2.1 Bodem en bodemkartering
De bodem is het buitenste deel van de aarde. Het materiaal waaruit de bodem bestaat (het moedermateriaal of uitgangsmateriaal) is in ons land grotendeels van elders aangevoerd, o.a. door de wind (löss, dekzand, stuifzand, duinzand), de rivieren (rivierklei en –zand), de zee (zeeklei en –zand) en door het landijs (smeltwaterafzettingen, keileem), soms is het ter plaatse ontstaan (veen).
Figuur 3 Drie bodemeenheden in hun landschappelijk verband. De eenheden op de rug, op de helling en in het dal zijn verschillend. Elke eenheid (I, II en III) wordt op de bodemkaart onderscheiden met een eigen code en kleur. Onder het diagram een schematische voorstelling van de bodemprofielen van de drie eenheden.
Door veranderingen in de sedimentatie vertoont het moedermateriaal vaak een zekere gelaagdheid. Onder invloed van uitwendige omstandigheden treedt bodemvorming op, waarbij veranderingen in het moedermateriaal ontstaan door omzetting, uitspoeling en ophoping van minerale en organische stoffen . Elke grond heeft dus als gevolg van de afzetting en van de bodemvorming een opeenvolging van min of meer horizontale lagen, die verschillen in samenstelling en eigenschappen. Deze lagen heten horizonten. Samenstelling, dikte en opeenvolging van horizonten –het bodemprofiel- verschillen per grond. Gronden met een ongeveer gelijk bodemprofiel beschouwt men als een eenheid [Simonson1968]. Bij de bodemkartering stelt men door boringen de bodemeenheden vast en bepaalt op basis van overeenkomsten en verschillen tussen (groepen van) bodemprofielen de grenzen van die eenheden. Verschillen in bodemgesteldheid en landschap gaan vaak samen, omdat beide zijn ontstaan onder invloed van dezelfde uitwendige omstandigheden (figuur 3). Dit is bij de bodemkartering van groot belang, omdat het daardoor mogelijk is met betrekkelijk weinig boringen de grenzen tussen de verschillende gronden op te sporen en in kaart te brengen [Schelling-etal1975].

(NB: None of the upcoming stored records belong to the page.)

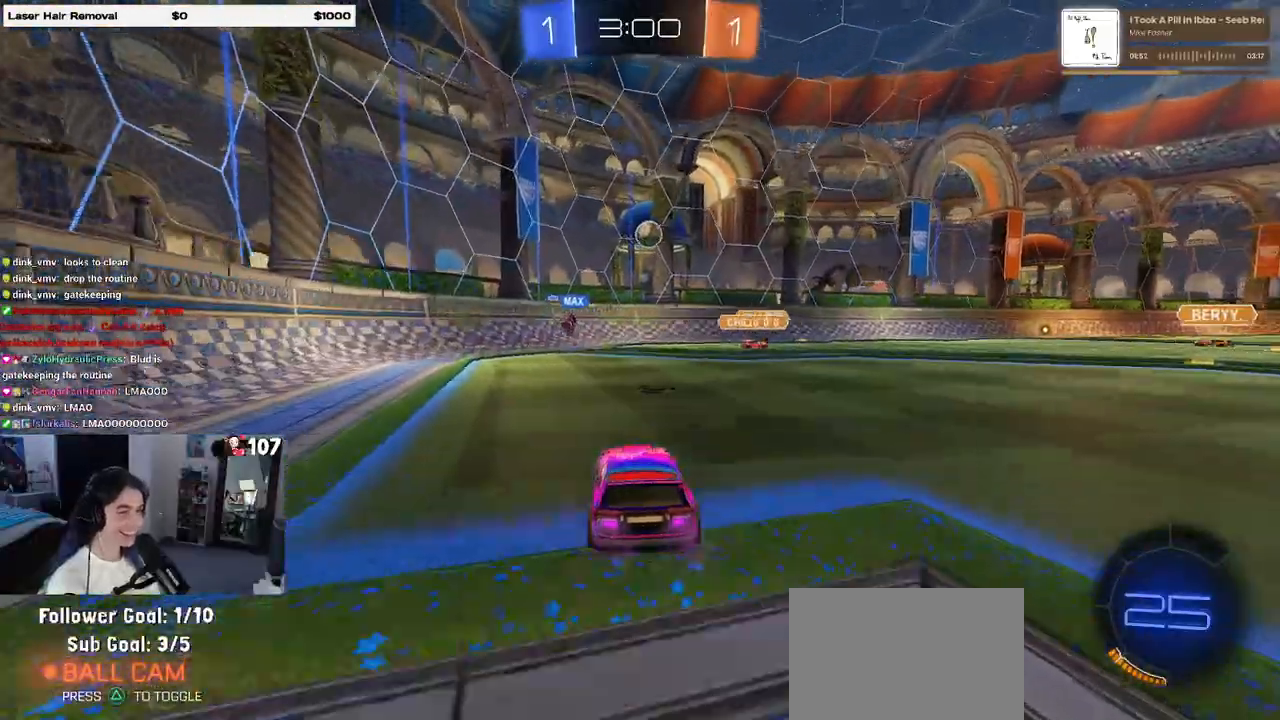
{"buttons": ["R2"], "left_stick": "center", "right_stick": "center", "events": [[150, "left_stick", "center"]]}
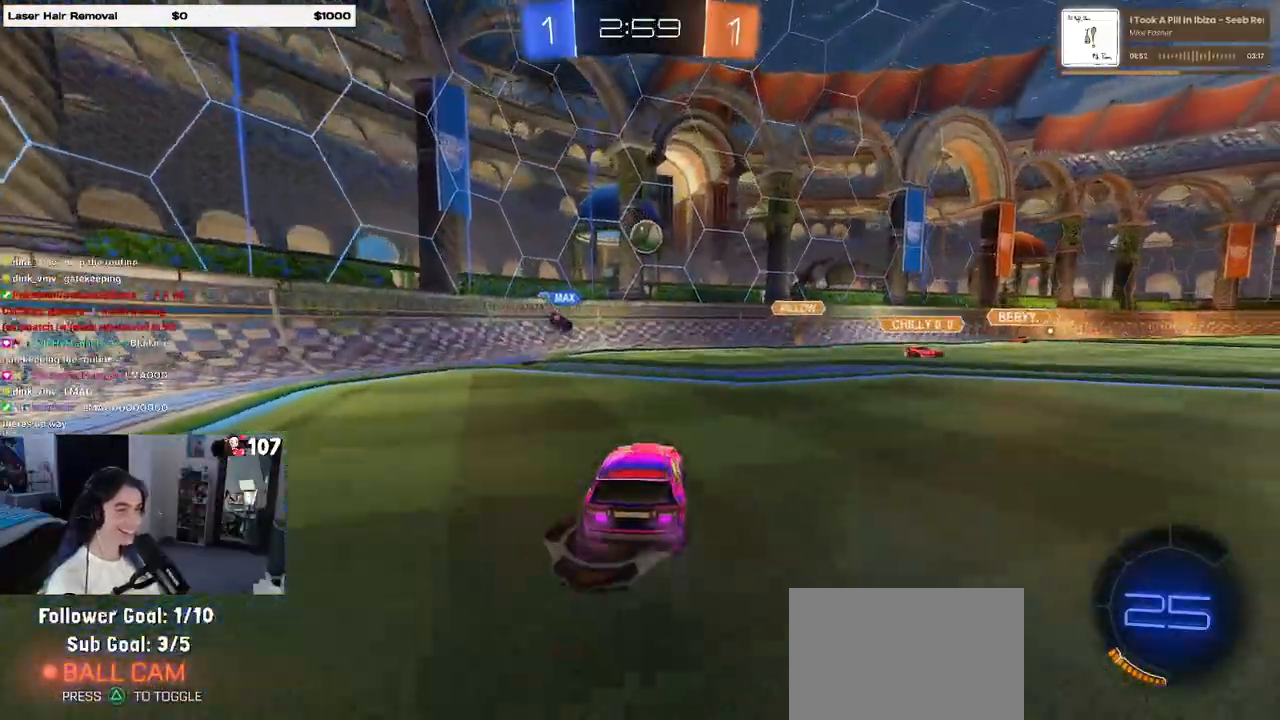
{"buttons": ["R2"], "left_stick": "right", "right_stick": "center", "events": [[17, "left_stick", "right"]]}
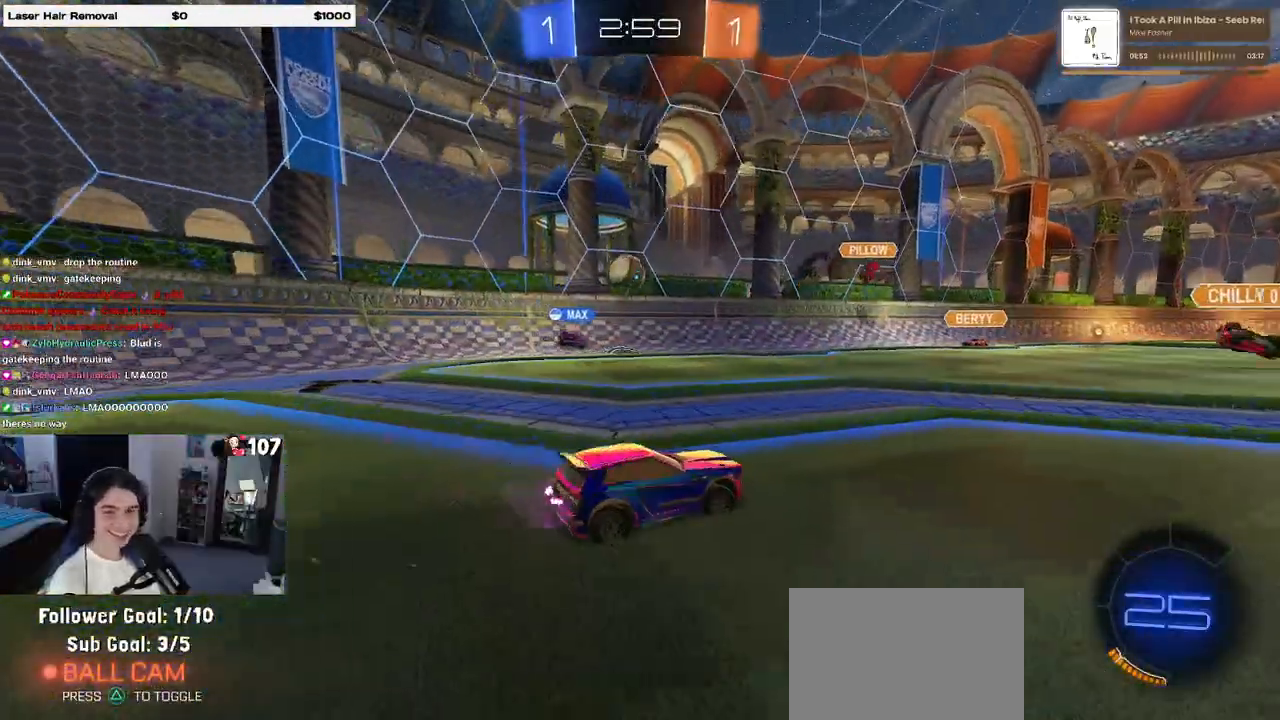
{"buttons": ["R2"], "left_stick": "center", "right_stick": "center", "events": [[300, "left_stick", "center"]]}
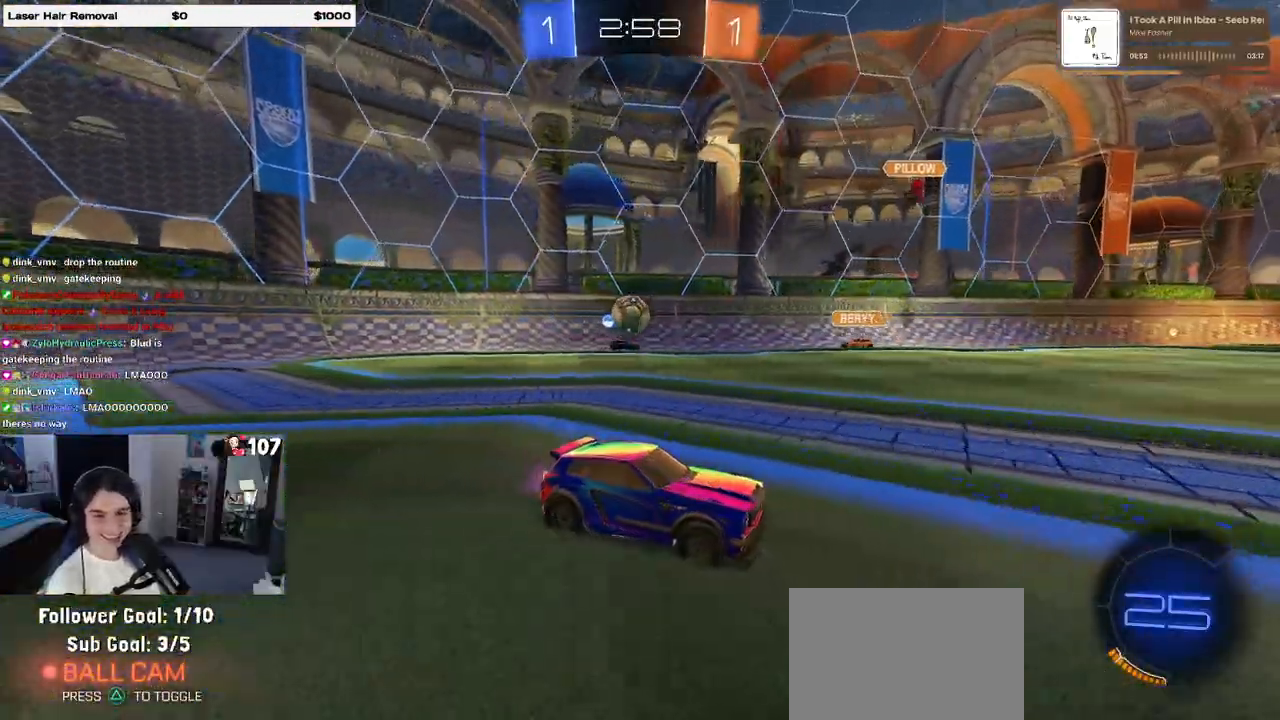
{"buttons": ["R2"], "left_stick": "right", "right_stick": "center", "events": [[400, "left_stick", "right"]]}
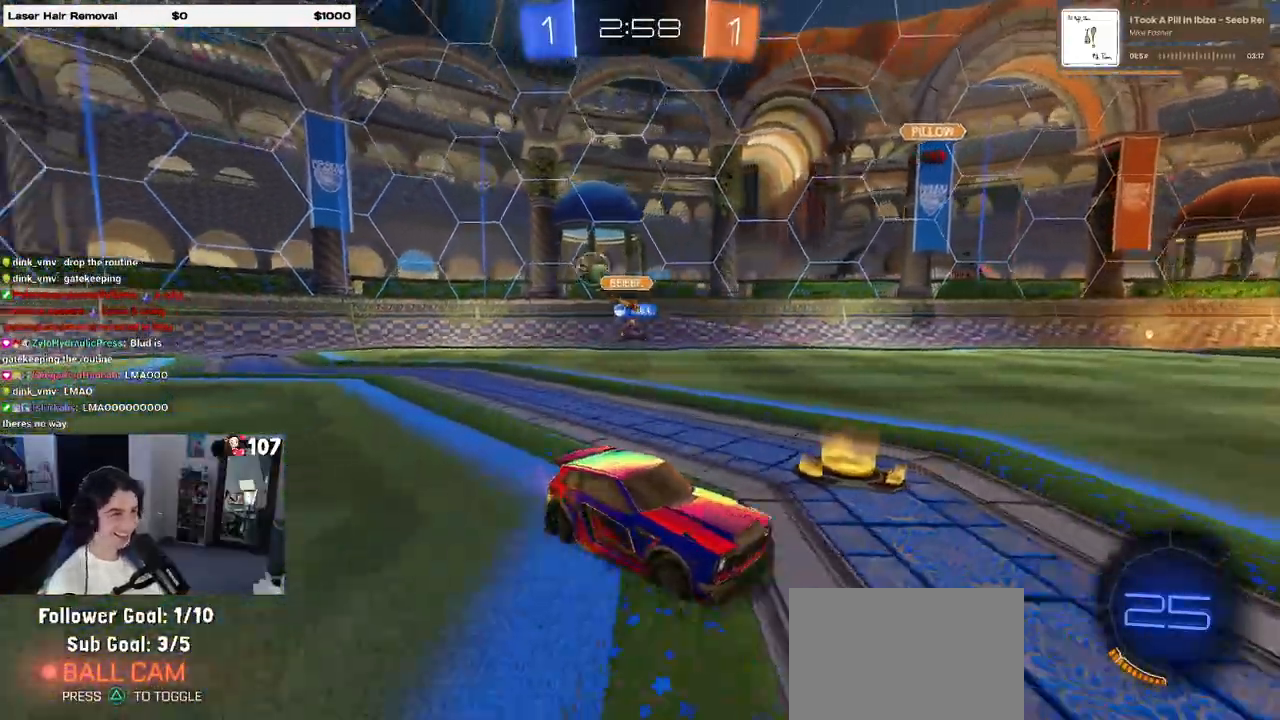
{"buttons": ["R2"], "left_stick": "right", "right_stick": "center", "events": [[133, "left_stick", "center"], [250, "left_stick", "right"]]}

2.2 Gebruikersperspectief Bodemkaart
De bodemkundige informatie op de Bodemkaart van Nederland 1: 50 000, die de basis vormt voor het bodemkundig model in de Basisregistratie Ondergrond, heeft betrekking op de aard en samenstelling van de bovengrond (grondsoort) met een verdere onderverdeling naar bodemvorming, veensoort, afwijkende lagen in het profiel, aanwezigheid van kalk en verstoringen door vergraving en egalisatie. De kaart geeft bodemkundige informatie over de stedelijke gebieden op het moment van de kartering. De bodemkaart is bedoeld voor nationale, regionale en lokale studies op het gebied van hydrologie, bodemgeschiktheid, bodemkwetsbaarheid, natuurontwikkeling, landschapsplanning en ruimtelijke planvorming.
Omdat informatie in het stedelijk gebied ontbreekt is de bodemkaart niet geschikt is voor het oplossen van stedelijke vraagstukken. Op locaties waar na de kartering stedelijk gebied is ontstaan kan de bodemopbouw op die locatie gewijzigd zijn. De beoordeling of het geleverde informatieniveau nog bruikbaar is voor de specifieke vraagstelling is ter beoordeling aan de gebruiker.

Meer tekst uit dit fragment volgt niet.